Gravity, Alcohol Content and Color

Est Original Gravity: 1.055 SG
Est Final Gravity: 1.011 SG
Estimated Alcohol by Vol: 5.8 %
Bitterness: 22.5 IBUs
Est Color: 7.5 SRM

Mash Profile

Mash Name: Single Infusion, Medium Body, Batch Sparge
Sparge Water: 5.27 gal
Sparge Temperature: 168.0 F
Adjust Temp for Equipment: FALSE
Total Grain Weight: 15 lbs 12.0 oz
Grain Temperature: 72.0 F
Tun Temperature: 72.0 F
Mash PH: 5.20

Mash Steps

 


Name

Description

Step Temperature

Step Time
Mash In Add 19.69 qt of water at 163.7 F 152.0 F 60 min

Sparge: Batch sparge with 2 steps (1.12gal, 4.15gal) of 168.0 F water

Mash Notes: Simple single infusion mash for use with most modern well modified grains (about 95% of the time).

Carbonation and Storage

Carbonation Type: Force Carbonated (Keg)
Pressure/Weight: 3.35 oz
Keg/Bottling Temperature: 43.0 F
Fermentation: Ale, Two Stage
Volumes of CO2: 2.5

Brew Notes

I had trouble hitting mash temps, came in 140ish meant 152. So in 30 minutes I raised temp to 152 and extended mash time from 60 minutes to 1 hour 20 minutes. Next time dough-in 10 degrees higher then 152.

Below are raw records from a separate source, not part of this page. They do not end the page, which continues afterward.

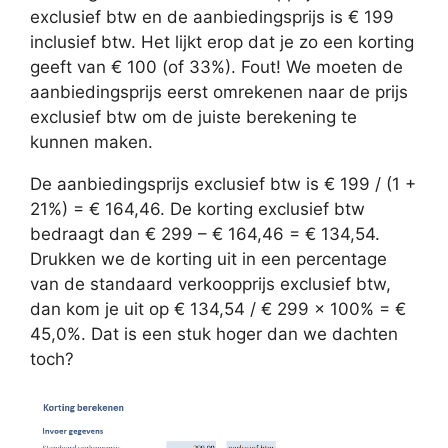
exclusief btw en de aanbiedingsprijs is € 199
inclusief btw. Het lijkt erop dat je zo een korting
geeft van € 100 (of 33%). Fout! We moeten de
aanbiedingsprijs eerst omrekenen naar de prijs
exclusief btw om de juiste berekening te
kunnen maken.
De aanbiedingsprijs exclusief btw is € 199 / (1 +
21%) = € 164,46. De korting exclusief btw
bedraagt dan € 299 – € 164,46 = € 134,54.
Drukken we de korting uit in een percentage
van de standaard verkoopprijs exclusief btw,
dan kom je uit op € 134,54 / € 299 x 100% = €
45,0%. Dat is een stuk hoger dan we dachten
toch?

For yeast, the idea is to get low esters in this pale beer if using Chimay. Before kegging I did taste a hint of spice from the yeast, EXCELLLENT.

Fermentation Temperature Patterns

Pitch big. Maybe 1.5 normal to avoid esters.

Try to pitched around 60-70. Let it rise/fall to 63.
Day 2 let rise to 64.
Day 3  let rise to 65 (Should die out into yeast rafts)
Day 4 let rise to 68
Day 5 let rise to 74 (Ensures yeast attenuation/cleanup)
Cold crash, and add finings if you want clean beer.

Finings I added at 38 degrees and let sit at 34 degrees for 1 week.

Keg and store for 65 degrees for 30 days, if the keg doesn’t go empty first.